What the task requires
Print the data exactly as it appears, from the first line down to and including the line containing "Carta apologética de la traducción de los".

Dataset excerpts
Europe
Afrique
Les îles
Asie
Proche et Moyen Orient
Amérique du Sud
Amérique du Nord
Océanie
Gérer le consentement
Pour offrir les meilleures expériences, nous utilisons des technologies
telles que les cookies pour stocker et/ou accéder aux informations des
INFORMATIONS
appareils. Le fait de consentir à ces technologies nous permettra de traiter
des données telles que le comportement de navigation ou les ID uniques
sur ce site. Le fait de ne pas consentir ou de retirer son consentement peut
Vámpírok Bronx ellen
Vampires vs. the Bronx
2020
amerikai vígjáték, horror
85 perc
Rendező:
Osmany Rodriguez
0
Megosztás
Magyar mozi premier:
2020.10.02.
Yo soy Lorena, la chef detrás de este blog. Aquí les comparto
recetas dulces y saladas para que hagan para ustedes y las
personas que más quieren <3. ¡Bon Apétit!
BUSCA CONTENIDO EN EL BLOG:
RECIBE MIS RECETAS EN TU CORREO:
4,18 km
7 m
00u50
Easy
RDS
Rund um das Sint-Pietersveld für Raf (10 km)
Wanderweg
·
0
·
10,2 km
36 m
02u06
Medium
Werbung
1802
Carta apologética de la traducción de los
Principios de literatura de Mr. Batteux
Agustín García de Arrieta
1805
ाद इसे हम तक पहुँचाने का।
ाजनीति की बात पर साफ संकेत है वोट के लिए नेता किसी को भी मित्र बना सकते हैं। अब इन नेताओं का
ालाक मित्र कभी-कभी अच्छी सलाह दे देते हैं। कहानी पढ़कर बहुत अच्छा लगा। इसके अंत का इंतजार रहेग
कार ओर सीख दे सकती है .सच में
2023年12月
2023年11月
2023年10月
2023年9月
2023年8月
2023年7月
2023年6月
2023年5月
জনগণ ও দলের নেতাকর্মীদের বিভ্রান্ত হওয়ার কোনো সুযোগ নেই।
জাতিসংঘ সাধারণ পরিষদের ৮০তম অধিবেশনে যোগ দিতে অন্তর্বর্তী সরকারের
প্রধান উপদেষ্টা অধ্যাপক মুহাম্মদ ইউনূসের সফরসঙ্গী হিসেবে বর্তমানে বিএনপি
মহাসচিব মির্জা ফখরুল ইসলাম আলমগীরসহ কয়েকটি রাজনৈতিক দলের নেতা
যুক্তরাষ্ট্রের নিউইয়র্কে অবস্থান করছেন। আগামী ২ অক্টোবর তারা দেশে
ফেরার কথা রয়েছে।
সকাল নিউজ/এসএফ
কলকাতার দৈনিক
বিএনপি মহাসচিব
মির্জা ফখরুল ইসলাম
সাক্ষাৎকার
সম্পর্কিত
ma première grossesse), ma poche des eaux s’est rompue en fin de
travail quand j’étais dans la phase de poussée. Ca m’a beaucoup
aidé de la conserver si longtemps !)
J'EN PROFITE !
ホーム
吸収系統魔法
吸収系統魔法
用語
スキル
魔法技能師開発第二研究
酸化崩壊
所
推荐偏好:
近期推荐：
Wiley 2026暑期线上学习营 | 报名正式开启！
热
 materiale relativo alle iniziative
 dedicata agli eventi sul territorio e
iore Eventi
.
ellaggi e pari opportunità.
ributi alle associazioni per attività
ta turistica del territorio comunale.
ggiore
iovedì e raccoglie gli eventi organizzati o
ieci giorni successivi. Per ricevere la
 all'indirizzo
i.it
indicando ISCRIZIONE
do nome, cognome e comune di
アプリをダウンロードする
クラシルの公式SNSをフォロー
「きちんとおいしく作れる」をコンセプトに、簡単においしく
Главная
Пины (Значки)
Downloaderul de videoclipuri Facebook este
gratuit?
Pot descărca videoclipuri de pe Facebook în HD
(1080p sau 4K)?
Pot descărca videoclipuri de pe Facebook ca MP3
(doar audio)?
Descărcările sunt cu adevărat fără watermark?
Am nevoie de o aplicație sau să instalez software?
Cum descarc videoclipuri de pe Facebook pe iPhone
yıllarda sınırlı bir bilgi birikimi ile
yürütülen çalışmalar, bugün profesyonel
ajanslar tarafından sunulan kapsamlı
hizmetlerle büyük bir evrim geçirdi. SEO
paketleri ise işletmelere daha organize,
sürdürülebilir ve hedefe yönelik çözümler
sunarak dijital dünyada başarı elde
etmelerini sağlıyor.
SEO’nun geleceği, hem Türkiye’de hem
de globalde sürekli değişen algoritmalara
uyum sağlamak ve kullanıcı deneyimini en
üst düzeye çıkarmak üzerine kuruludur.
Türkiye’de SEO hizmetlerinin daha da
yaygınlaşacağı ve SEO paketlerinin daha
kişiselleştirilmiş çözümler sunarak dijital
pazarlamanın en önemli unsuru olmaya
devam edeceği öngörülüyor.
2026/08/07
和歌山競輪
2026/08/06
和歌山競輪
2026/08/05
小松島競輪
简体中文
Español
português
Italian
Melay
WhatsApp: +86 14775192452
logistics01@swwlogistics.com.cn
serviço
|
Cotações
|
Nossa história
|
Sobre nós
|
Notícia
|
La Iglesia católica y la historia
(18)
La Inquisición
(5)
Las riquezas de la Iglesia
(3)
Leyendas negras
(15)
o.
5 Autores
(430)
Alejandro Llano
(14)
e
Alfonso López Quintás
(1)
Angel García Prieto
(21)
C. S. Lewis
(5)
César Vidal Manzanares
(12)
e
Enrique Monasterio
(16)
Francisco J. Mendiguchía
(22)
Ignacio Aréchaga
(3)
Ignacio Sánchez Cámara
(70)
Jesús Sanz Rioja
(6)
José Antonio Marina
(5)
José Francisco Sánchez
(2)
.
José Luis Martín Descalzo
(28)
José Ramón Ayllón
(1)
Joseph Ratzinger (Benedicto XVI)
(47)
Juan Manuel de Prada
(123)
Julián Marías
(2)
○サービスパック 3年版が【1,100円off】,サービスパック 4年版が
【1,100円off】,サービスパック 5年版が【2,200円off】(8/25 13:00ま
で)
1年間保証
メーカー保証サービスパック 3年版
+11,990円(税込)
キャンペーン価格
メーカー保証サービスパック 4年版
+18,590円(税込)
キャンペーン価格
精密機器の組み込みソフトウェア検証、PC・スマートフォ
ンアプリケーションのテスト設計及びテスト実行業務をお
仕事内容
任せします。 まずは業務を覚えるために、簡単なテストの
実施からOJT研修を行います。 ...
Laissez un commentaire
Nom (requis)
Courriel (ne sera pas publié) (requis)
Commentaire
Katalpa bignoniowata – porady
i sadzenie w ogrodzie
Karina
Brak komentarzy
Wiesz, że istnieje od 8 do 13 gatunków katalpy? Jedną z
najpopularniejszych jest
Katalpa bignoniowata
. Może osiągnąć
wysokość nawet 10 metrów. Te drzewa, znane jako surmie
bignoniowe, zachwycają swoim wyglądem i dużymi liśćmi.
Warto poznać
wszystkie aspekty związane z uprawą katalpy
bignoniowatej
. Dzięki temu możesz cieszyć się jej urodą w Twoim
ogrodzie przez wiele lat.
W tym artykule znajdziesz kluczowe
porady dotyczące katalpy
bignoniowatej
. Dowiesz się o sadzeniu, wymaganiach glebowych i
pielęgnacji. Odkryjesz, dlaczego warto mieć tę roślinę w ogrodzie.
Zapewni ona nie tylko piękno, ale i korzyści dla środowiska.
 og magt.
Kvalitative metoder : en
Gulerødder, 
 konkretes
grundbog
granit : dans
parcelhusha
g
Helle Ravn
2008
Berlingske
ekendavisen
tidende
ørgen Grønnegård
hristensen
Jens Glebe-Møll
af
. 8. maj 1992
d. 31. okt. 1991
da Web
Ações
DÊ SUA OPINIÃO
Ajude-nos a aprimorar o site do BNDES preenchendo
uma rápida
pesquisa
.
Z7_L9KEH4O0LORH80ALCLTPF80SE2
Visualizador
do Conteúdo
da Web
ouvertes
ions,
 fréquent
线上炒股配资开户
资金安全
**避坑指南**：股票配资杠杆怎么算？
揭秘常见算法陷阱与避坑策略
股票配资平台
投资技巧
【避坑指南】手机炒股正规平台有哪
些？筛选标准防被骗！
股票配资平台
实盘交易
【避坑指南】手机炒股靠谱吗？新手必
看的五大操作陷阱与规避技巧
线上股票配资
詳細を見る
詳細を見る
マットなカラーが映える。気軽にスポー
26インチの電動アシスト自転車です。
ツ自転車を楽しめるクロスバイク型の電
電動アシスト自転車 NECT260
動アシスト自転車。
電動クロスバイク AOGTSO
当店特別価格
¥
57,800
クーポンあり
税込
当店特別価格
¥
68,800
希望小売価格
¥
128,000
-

Result below
Europe
Afrique
Les îles
Asie
Proche et Moyen Orient
Amérique du Sud
Amérique du Nord
Océanie
Gérer le consentement
Pour offrir les meilleures expériences, nous utilisons des technologies
telles que les cookies pour stocker et/ou accéder aux informations des
INFORMATIONS
appareils. Le fait de consentir à ces technologies nous permettra de traiter
des données telles que le comportement de navigation ou les ID uniques
sur ce site. Le fait de ne pas consentir ou de retirer son consentement peut
Vámpírok Bronx ellen
Vampires vs. the Bronx
2020
amerikai vígjáték, horror
85 perc
Rendező:
Osmany Rodriguez
0
Megosztás
Magyar mozi premier:
2020.10.02.
Yo soy Lorena, la chef detrás de este blog. Aquí les comparto
recetas dulces y saladas para que hagan para ustedes y las
personas que más quieren <3. ¡Bon Apétit!
BUSCA CONTENIDO EN EL BLOG:
RECIBE MIS RECETAS EN TU CORREO:
4,18 km
7 m
00u50
Easy
RDS
Rund um das Sint-Pietersveld für Raf (10 km)
Wanderweg
·
0
·
10,2 km
36 m
02u06
Medium
Werbung
1802
Carta apologética de la traducción de los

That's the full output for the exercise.